Zielsetzung/Fragestellung: Ziel des Projektes Ulcus Cruris Care (UCC) war die Etablierung und Evaluation eines hausärztlichen Versorgungskonzepts zur Unterstützung einer evidenzbasierten und patientenzentrierten Behandlung des ulcus cruris venosum.

Material und Methoden: Die Intervention UCC umfasste eine Online-Schulung für Praxisteams, ein softwaregestütztes Fallmanagement sowie die Bereitstellung einer Patientenschulung. 44 teilnehmende hausärztliche Praxen wurden 1:1 randomisiert. Rekrutierungsziel war der Einschluss von 126 Patient:innen bei einer Nachbeobachtungszeit von 12 Monaten. Hauptzielkriterium war die Wundheilung bestätigt durch 2 unabhängige und verblindete Untersucher. Die Nebenzielkriterien umfassten u.a. die leitliniengerechte Verordnung von Kompressionsmitteln, Lebensqualität (EQ-5D-5L), Depressivität (PHQ9) und Kosten.

Ergebnisse: Die Odds Ratio für die Wundheilung betrug 3,17 [1,78–5,65] zugunsten der Interventionsgruppe (p<0,001). Eine leitliniengerechte Kompressionstherapie erfolgte in 72,2% der Fälle (IG) gegenüber 33,3% (KG; p=0,010). Der Lebensqualitätsindex nach 12 Monaten lag bei 0,78±0,23 (IG) vs. 0,60±0,39 (KG; p=0,054), die Depressivität bei 5,3±6,1 (IG) vs. 10,0±6,9 (KG; p=0,019). Die fallbezogenen ambulanten Kosten waren in der Interventionsgruppe signifikant niedriger (1.457±917 € vs. 3.153±1.843 €; p=0,016).

Diskussion: Der UCC-Trial belegt die Wirksamkeit des Konzepts in Bezug auf Wundheilung, psychische Gesundheit und Kosteneffizienz. Das entwickelte Versorgungskonzept bietet großes Potenzial zur Verbesserung der ambulanten Versorgung chronischer Wunden auf hausärztlicher Ebene.
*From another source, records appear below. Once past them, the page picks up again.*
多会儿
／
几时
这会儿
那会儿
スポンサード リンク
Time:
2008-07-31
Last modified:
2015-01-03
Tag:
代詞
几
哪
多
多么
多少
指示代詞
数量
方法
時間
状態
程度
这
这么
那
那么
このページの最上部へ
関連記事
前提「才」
Take Home Message für die Praxis: Hausärztliche Praxen können in der Versorgung des ulcus cruris venosum eine zentrale und wirksame Rolle einnehmen. Die strukturierte Schulung von Ärzt:innen und nicht-ärztlichen Fachkräften sowie ein patientenzentrierter Behandlungsansatz sind wirksame Methoden zur Verbesserung der Versorgungsqualität.